Selon elle, connaître davantage le bagage génétique de l'asthme permettrait de créer des traitements mieux ciblés pour les personnes atteintes de la maladie. Lucile Pain mentionne que présentement, les pompes ne sont pas adaptées à tous, et que plusieurs personnes réagissent différemment à ce médicament.
«Je trouve ça fascinant d'être capable d'aller voir les gènes et d'expliquer à quelqu'un pourquoi il est comme ça! Être utile dans la communauté, aider les gens en y alliant la science, c'était le match parfait», raconte Lucile Pain. L'étudiante d'origine française travaille d'ailleurs en partenariat étroit avec des patients de la région qui se sont portés volontaires pour participer à l'étude.
Une passion
«J'ai commencé par faire une maîtrise qui portait sur le cancer du poumon, et je devais tester une molécule qui avait un potentiel intéressant. À la fin de la maîtrise, j'ai voulu continuer au doctorat parce que je n'étais pas tannée de mes études, et que la recherche continue de m'intéresser», mentionne Mme Pain.
Elle a donc souhaité poursuivre dans le domaine des maladies respiratoires et approfondir ses connaissances sur la génétique, en plus de garder un angle thérapeutique.
Depuis la fin de son baccalauréat, qu'elle a complété en France, Lucile Pain est très intéressée par la recherche. «Ç'a commencé à m'intéresser très tôt. À la fin de mon baccalauréat, j'ai eu la possibilité de venir étudier au Québec, à l'UQAC. Le fait qu'on soit dans une université de région permet une proximité avec les chercheurs, alors j'ai pu poser des questions, voir ce qui se passait dans les laboratoires», explique-t-elle.
Lucile Pain croit également que les cours plus pratiques de la maîtrise offerts au Québec, contrairement aux cours très théoriques offerts en France, lui ont permis de s'initier à la recherche et de voir que c'était ce qu'elle aimait vraiment.
«C'est un domaine dans lequel on ne s'ennuie jamais!

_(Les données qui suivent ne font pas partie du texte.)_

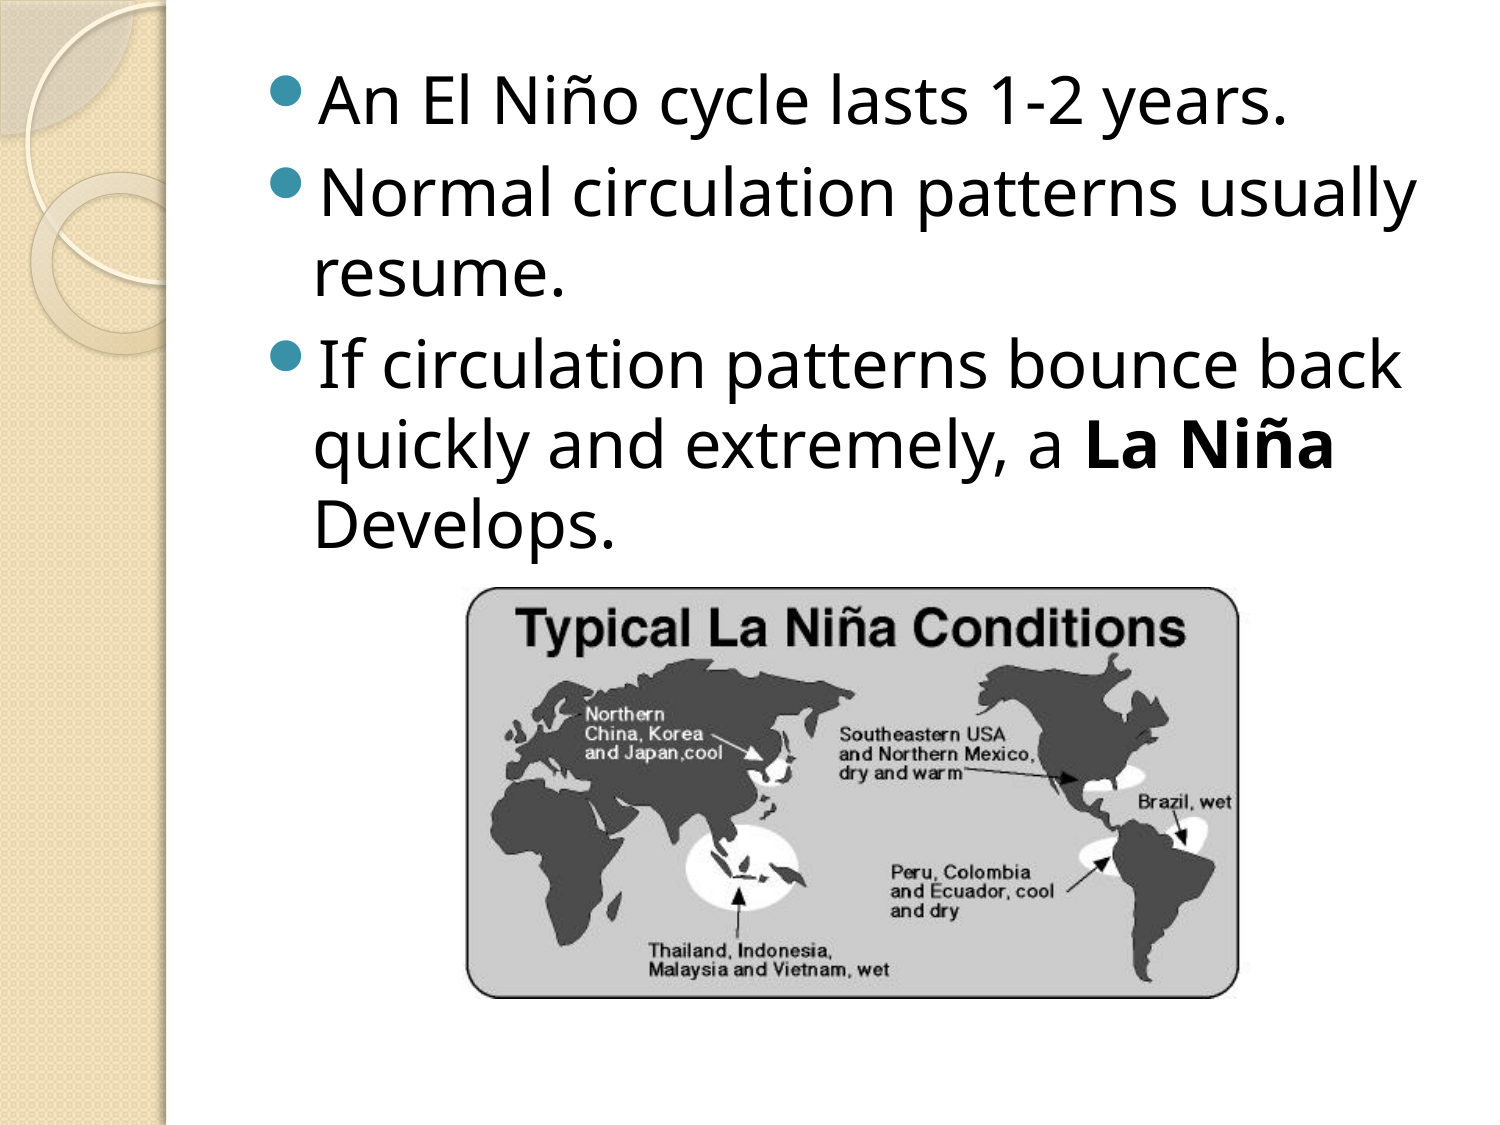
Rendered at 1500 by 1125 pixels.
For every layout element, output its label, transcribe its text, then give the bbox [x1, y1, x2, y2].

list An El Niño cycle lasts 1-2 years. Normal circulation patterns usually resume. If circulation patterns bounce back quickly and extremely, a La Niña Develops. [237, 50, 1468, 838]
picture [449, 587, 1252, 999]
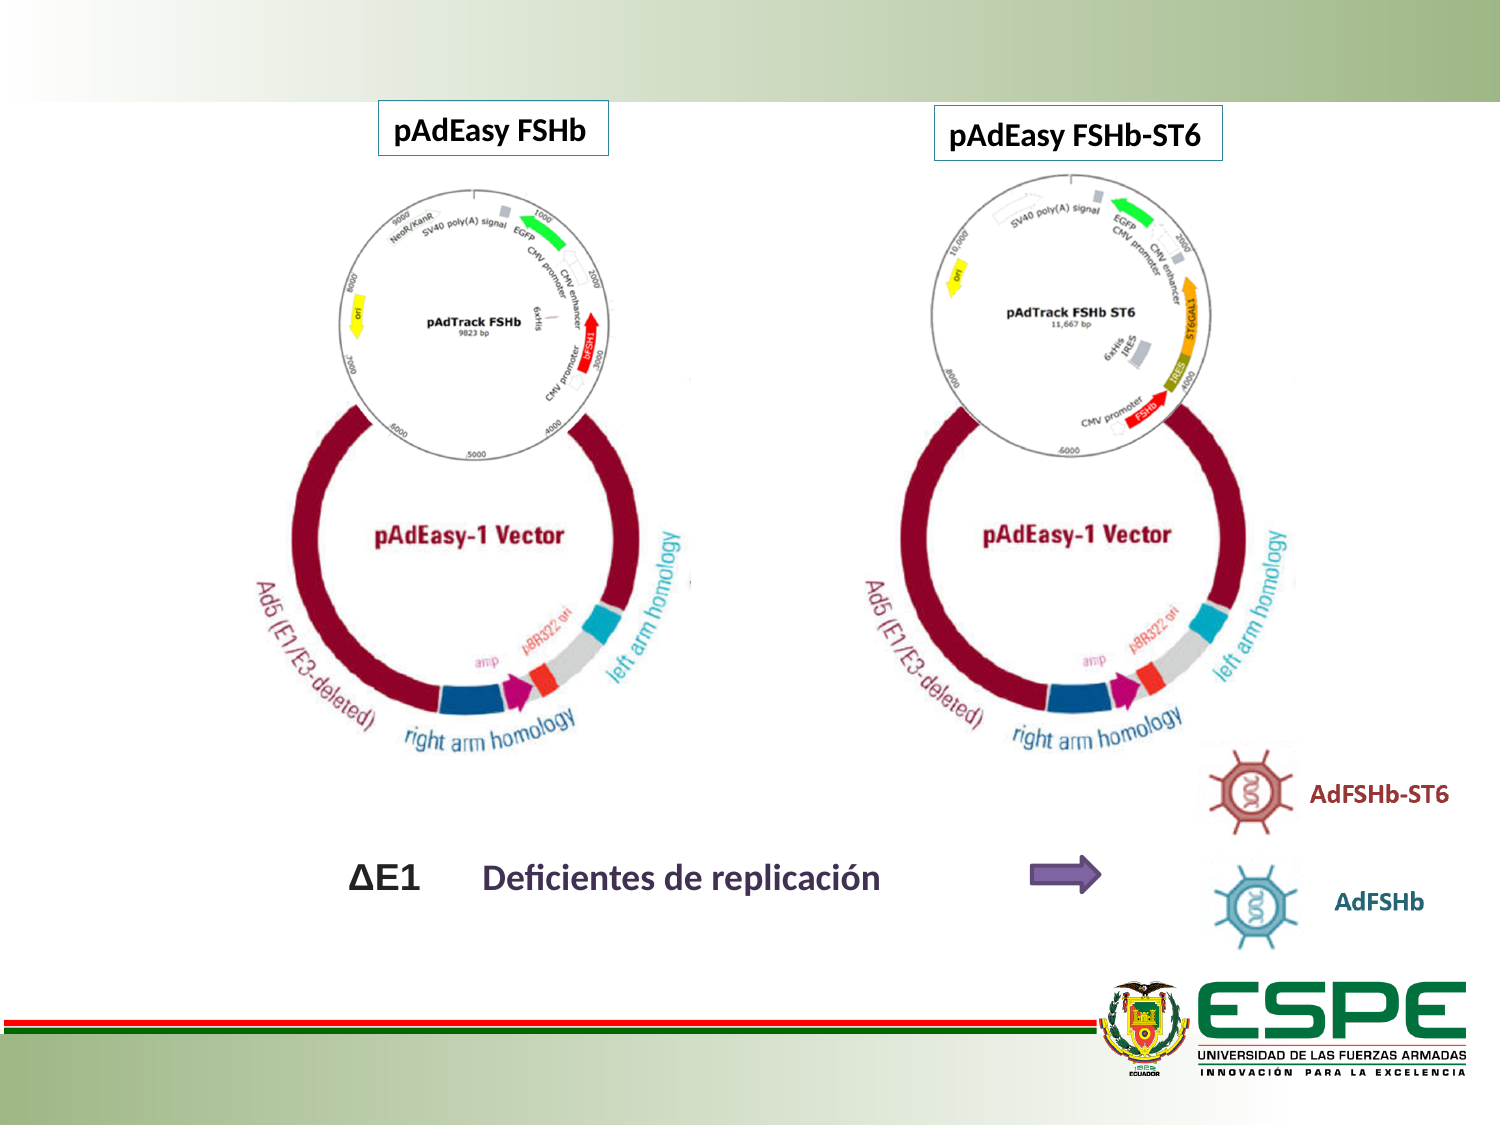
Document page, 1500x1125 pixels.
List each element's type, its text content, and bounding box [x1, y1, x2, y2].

text_box ΔE1 [333, 845, 436, 906]
text_box Deficientes de replicación [467, 845, 897, 906]
text_box [1029, 854, 1102, 895]
picture [1193, 728, 1459, 964]
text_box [226, 100, 1314, 774]
picture [1099, 981, 1466, 1076]
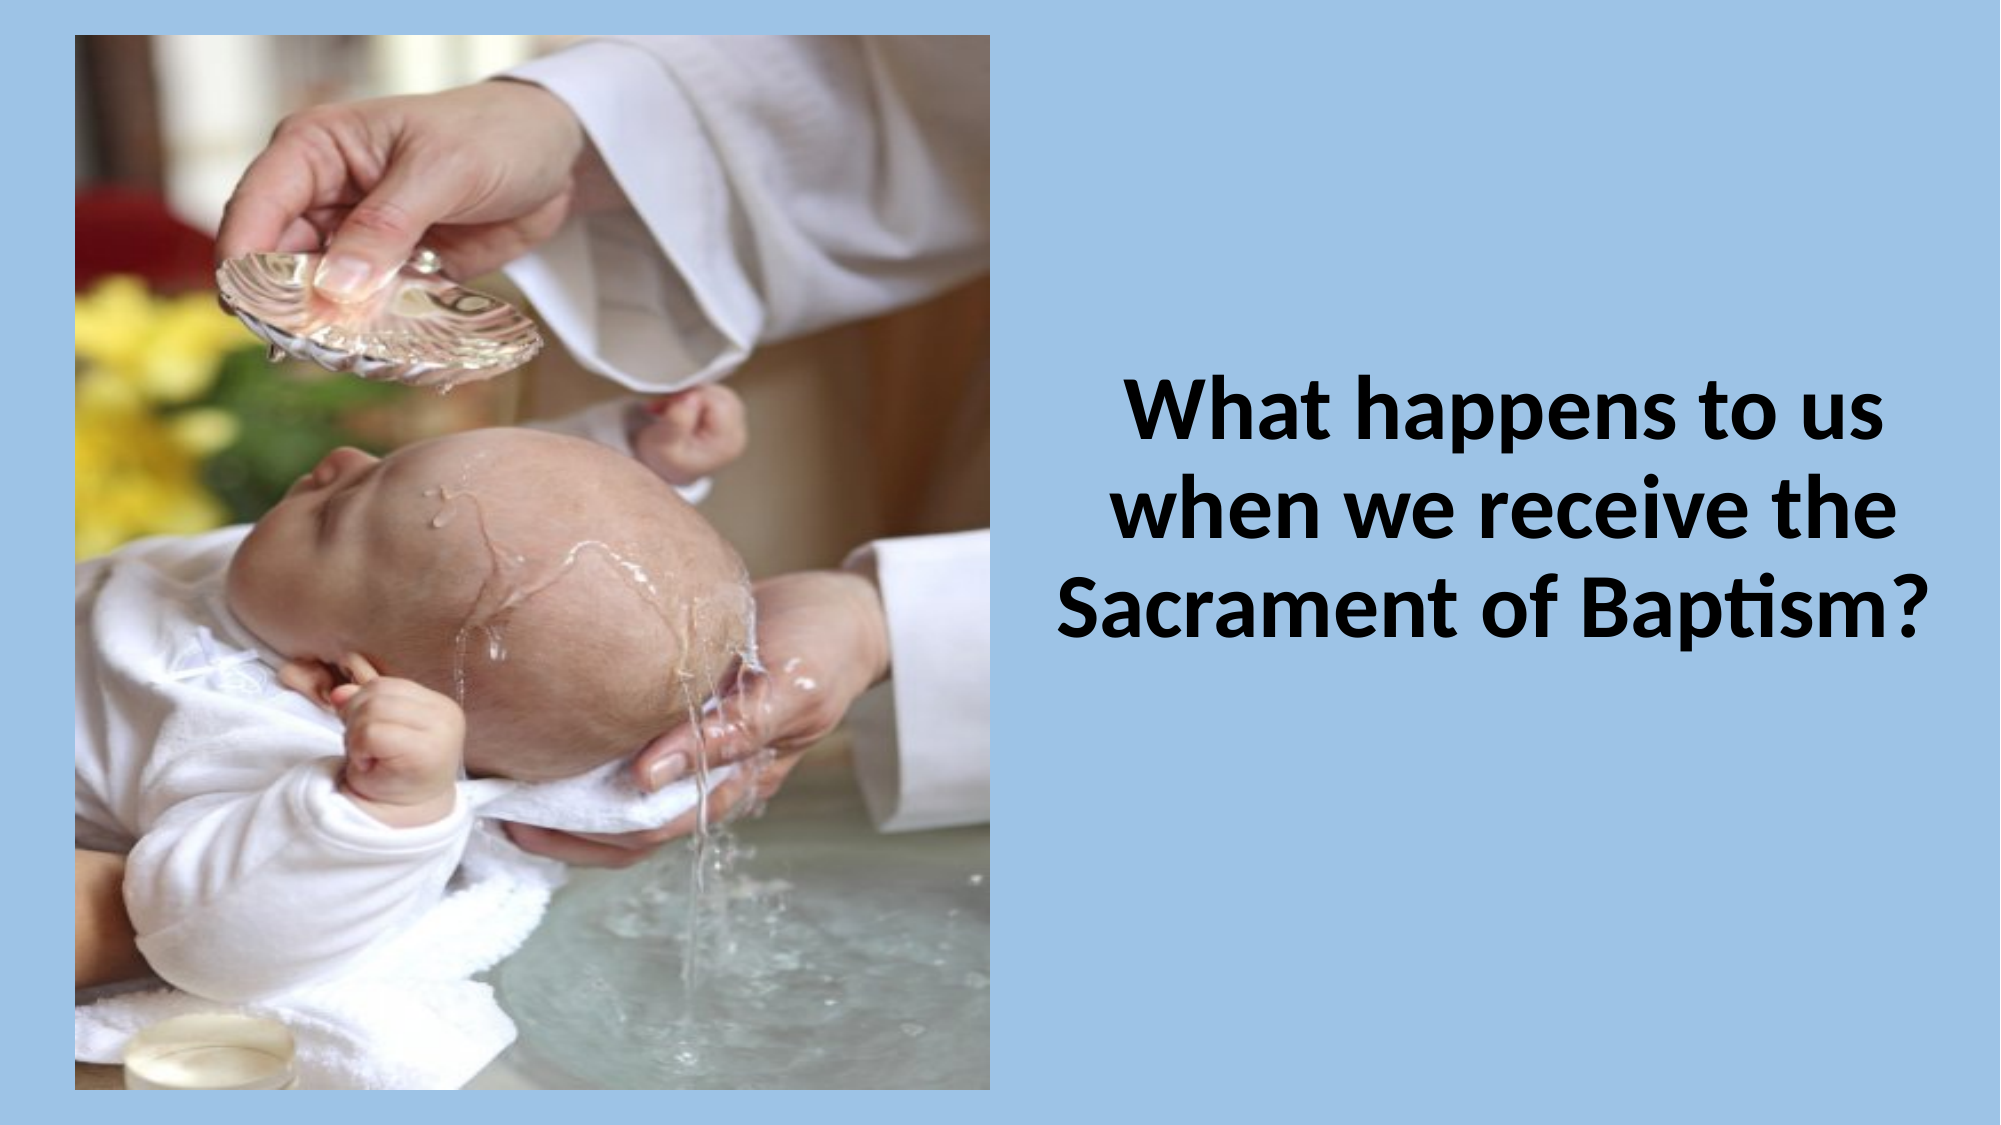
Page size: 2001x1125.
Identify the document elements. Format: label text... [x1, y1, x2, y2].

Il y a des moments où on va travailler en laboratoire et d'autres où on va discuter avec les personnes, et on rentre en contact avec beaucoup de personnes différentes également», conclut-elle.
Diffuser les connaissances de la recherche universitaire
L'un des aspects importants de la recherche universitaire est le partage des connaissances, et les futurs chercheurs y sont sensibilisés dès le doctorat.
«J'ai participé au Congrès québécois en santé respiratoire à Montréal en novembre dernier. Ça c'est bien passé, et j'ai même eu un prix de présentation. J'ai bien aimé être capable de voir tout le monde présenter et appréhender d'autres maladies respiratoires», raconte Lucile Pain.
Par ailleurs, ce qui l'a également marqué, c'est d'être capable d'en apprendre davantage sur des maladies comme la fibrose kystique.
«Ce qui est intéressant, c'est aussi d'être capable d'échanger avec d'autres étudiants, de voir comment se passe leur parcours, ou encore de leur poser des questions pour connaître les processus qu'ils utilisent», poursuit-elle.
Ce sont des rencontres comme celles-ci qui lui permettent de se renseigner sur différentes façons de faire la recherche et sur les différents domaines qui touchent à la biologie et à la santé.
«Peut-être qu'après ma thèse je vais faire un stage postdoctoral. Alors ça me permet de voir toutes les facettes utilisées pour appréhender une même maladie. Je trouve ça super enrichissant et très passionnant», explique l'étudiante.
Les congrès et les colloques sont également nécessaires aux étudiants du doctorat pour s'assurer qu'ils sont capables de vulgariser leur sujet, assure Lucile Pain.
«Ce n'est pas tout le monde qui touche à ce qu'on fait. Alors vulgariser un sujet est un aspect très important en recherche. On ne peut pas travailler tout seul dans son coin. On doit collaborer et échanger ses idées. C'est comme ça que de grands travaux sont publiés.»
Mme Pain termine son doctorat dans deux ans. Entre temps, elle aimerait participer à des congrès internationaux, afin de rencontrer encore plus de chercheurs.